La résistance interne constitue un frein souvent sous-estimé. Convaincre une direction achats de modifier ses critères de sélection fournisseurs, ou une direction logistique d'investir dans des modes de transport moins émissifs, demande des compétences de conduite du changement que les formations techniques n'enseignent pas toujours. Les professionnels les plus efficaces combinent expertise carbone et intelligence relationnelle.
Sur le plan salarial, ces métiers restent encore hétérogènes. Un chef de projet décarbonation en grande entreprise peut prétendre à une rémunération entre 50 000 et 75 000 euros bruts annuels selon l'expérience. Les consultants seniors en cabinet spécialisé atteignent des niveaux supérieurs. Mais la valorisation de ces profils varie fortement selon les secteurs et la maturité des organisations.
Quand la décarbonation devient un avantage compétitif durable
Les prévisions disponibles indiquent que les emplois liés à la transition carbone pourraient croître d'environ 20 % d'ici 2030. Ce chiffre, à prendre avec prudence car les méthodologies de projection varient selon les sources, reflète néanmoins une tendance de fond : la décarbonation s'institutionnalise dans les processus d'entreprise.

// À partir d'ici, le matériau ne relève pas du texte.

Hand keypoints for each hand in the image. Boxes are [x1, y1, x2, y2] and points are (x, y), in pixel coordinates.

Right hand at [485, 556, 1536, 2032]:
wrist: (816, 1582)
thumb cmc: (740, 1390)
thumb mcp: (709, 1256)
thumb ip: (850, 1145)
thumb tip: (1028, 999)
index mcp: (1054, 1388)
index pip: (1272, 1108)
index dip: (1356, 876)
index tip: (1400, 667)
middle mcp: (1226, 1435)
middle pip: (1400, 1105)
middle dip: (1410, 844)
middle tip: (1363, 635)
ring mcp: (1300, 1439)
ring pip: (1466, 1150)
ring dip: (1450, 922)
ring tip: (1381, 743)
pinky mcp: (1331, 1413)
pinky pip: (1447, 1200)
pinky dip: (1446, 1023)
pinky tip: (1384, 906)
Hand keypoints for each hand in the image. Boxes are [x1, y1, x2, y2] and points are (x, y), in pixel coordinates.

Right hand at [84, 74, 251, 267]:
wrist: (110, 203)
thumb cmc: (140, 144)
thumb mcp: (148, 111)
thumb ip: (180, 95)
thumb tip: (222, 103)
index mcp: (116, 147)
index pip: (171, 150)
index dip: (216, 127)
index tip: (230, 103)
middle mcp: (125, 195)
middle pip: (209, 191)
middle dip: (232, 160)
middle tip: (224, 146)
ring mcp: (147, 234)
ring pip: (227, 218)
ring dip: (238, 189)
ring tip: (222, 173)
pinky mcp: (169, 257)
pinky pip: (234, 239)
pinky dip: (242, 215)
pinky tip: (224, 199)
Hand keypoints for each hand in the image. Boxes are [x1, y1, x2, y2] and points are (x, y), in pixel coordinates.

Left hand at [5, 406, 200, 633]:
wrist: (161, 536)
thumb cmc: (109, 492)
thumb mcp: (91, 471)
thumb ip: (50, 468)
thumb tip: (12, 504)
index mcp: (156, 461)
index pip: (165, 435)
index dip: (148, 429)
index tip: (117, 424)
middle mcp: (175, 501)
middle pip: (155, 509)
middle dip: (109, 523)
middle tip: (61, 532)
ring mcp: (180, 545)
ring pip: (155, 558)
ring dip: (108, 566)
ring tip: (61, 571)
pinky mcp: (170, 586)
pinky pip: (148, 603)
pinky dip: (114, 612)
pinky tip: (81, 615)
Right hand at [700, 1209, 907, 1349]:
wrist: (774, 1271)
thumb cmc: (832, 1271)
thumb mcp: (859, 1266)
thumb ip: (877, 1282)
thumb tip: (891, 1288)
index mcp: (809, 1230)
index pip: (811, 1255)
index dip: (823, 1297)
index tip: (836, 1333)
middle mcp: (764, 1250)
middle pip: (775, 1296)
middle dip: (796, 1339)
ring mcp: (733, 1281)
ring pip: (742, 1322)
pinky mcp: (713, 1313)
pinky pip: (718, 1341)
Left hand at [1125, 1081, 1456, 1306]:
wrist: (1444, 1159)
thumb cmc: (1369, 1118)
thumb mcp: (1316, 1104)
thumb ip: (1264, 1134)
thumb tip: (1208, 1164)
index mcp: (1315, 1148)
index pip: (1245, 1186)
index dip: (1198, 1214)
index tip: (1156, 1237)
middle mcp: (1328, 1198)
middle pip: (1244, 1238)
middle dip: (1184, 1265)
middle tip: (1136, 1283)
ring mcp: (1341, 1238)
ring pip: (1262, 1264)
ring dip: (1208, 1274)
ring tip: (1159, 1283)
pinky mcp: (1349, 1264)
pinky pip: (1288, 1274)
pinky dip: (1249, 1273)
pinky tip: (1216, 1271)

Les organisations qui ont investi tôt dans ces compétences récoltent des avantages concrets. Elles répondent plus facilement aux appels d'offres publics intégrant des critères environnementaux. Elles accèdent à des financements verts à des conditions préférentielles. Elles fidélisent des talents qui recherchent du sens dans leur travail — un facteur de rétention non négligeable dans un marché de l'emploi tendu.
La formation continue devient un levier stratégique. Des organismes comme l'ADEME, des écoles d'ingénieurs et des universités proposent des certificats ou des masters spécialisés en comptabilité carbone, en stratégie climat ou en finance durable. Des plateformes en ligne permettent également d'acquérir les bases du GHG Protocol en quelques semaines. Pour un professionnel en reconversion, ces formations représentent un accès réaliste à un secteur qui cherche activement des renforts.
La vraie rupture à venir, c'est l'intégration du scope 3 dans les systèmes d'information des entreprises. Aujourd'hui, beaucoup de calculs se font encore sur tableur. Demain, les ERP et les outils de gestion intégreront nativement des modules carbone. Cela créera une nouvelle génération de métiers à l'intersection du numérique et du climat — des profils rares, très recherchés, et appelés à façonner la manière dont les organisations mesurent et réduisent leur impact sur le long terme.